Claro que me lembro de seu sorriso. Mas era também um sorriso silencioso! Como o barulho do encontro de sua mão com a peteca: não se ouvia! E lá corria eu atrás dela, prá ela não cair. E se acertava, fazia um barulho oco, pois a pancada era torta, sem direção. E lá vinha o senhor, sem grande esforço… prá jogar a peteca prá cima. Prá gente se preparar prá rebater e não deixar que ela caísse.
- Caiu de novo pai! Derrubei mais uma vez!
Nestes mais de 20 anos, pai, muita coisa mudou. Claro que o senhor sabe que a peteca sumiu muito antes deste tempo que o senhor está ausente. Ela foi substituída por videogames, computadores. Não há espaço prá jogar peteca! E eu era um dos primeiros a correr aos canteiros só prá ver o senhor semear rúcula, alface, almeirão. Lembra disso? Nem este espaço existe mais…
Sei que se lembra, sei que sabe das petecas desaparecidas. Sei que se lembra das poucas vezes que nossos olhos se cruzaram na subida e descida da peteca e na torcida para que ela não caísse.

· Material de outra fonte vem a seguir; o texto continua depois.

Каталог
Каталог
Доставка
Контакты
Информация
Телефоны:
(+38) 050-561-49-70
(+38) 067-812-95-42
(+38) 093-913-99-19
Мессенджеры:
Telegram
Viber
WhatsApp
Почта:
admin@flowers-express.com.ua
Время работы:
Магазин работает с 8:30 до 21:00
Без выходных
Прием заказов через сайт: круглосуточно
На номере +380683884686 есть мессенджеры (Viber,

- Lá vem a peteca pai! Não permita que eu deixe ela cair!!!
Saudade!
sábado, 6 de julho de 2013
Bença mãe, bença pai!
A frase era diária e era exatamente dita deste jeito “Bença mãe, bença pai” E saía eu de casa ou para a escola ou para a missa dominical ou, mais tarde, já adulto, para o trabalho ou para a faculdade ou até mesmo para namorar. Não tinha outro jeito: costume era costume. E lá ouvia ela responder de lá de onde estivesse “Deus te abençoe, meu filho!” E o fazia duas vezes, pois meu pai pouco ouvia e se ouvia respondia baixinho que mal ele podia ouvir. E minha mãe, Angelina, fazia as vezes dele, respondendo também por ele e abençoando a mim e a meus irmãos, quando saíamos de casa. Antes de dormir, a rotina se repetia. Mas só com minha mãe, pois meu pai já se recolhera, exatamente na hora em que terminava o “Repórter Esso”.

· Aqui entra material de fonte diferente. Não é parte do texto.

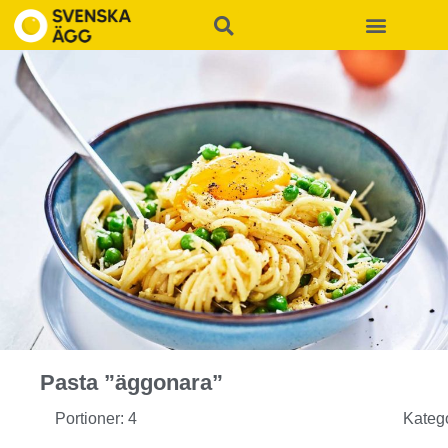
Pasta ”äggonara”
Portioner: 4
Kateg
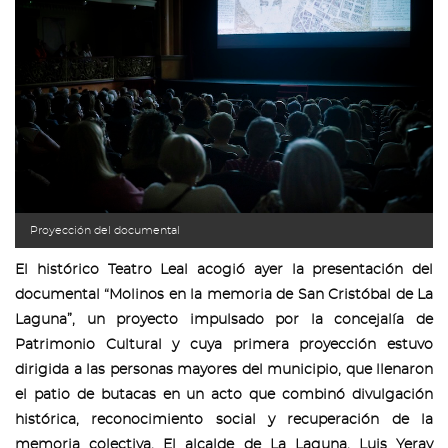
Proyección del documental
El histórico Teatro Leal acogió ayer la presentación del
documental “Molinos en la memoria de San Cristóbal de La
Laguna”, un proyecto impulsado por la concejalía de
Patrimonio Cultural y cuya primera proyección estuvo
dirigida a las personas mayores del municipio, que llenaron
el patio de butacas en un acto que combinó divulgación
histórica, reconocimiento social y recuperación de la
memoria colectiva. El alcalde de La Laguna, Luis Yeray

E o “Bença mãe, bença pai” era rotina. Às vezes era motivo de riso, pois para andar um quarteirão para ir à padaria, o costume nos impunha um “bença mãe”, pois meu pai Alcindo se mantinha na luta, na área de conferente, na Estrada de Ferro Santos a Jundiaí. O “Deus te abençoe” sai com um sorriso, mas era motivo de alegrar o ambiente, pois a gente sabia que Deus estava ali conosco. Sempre!
O passar dos anos nunca alterou esta rotina e me lembro que, no dia de meu casamento, saindo de casa, com o carro parado na porta me esperando, abracei minha mãe e disse que estava saindo de casa para começar uma nova vida e que ela precisava me abençoar. Senti uma emoção forte nela naquele instante e o “Deus te abençoe” soou com um respirar bem fundo, para conter uma eventual lágrima e o abraço afetuoso nos fez mais felizes. Seu Alcindo olhou tudo isso dois metros mais longe de nós, ainda acertando o nó da gravata. E o abraço e o “Deus te abençoe” também foi seguido de uma grande emoção.
Mas hoje, quase 34 anos depois deste “Bença mãe, bença pai”, ainda ecoa dentro de mim, toda noite, quando me deito para dormir, o “Deus te abençoe, meu filho!” dito com um sorriso doce por minha mãe e também visualizo o jeito sorridente de meu pai, observando toda cena.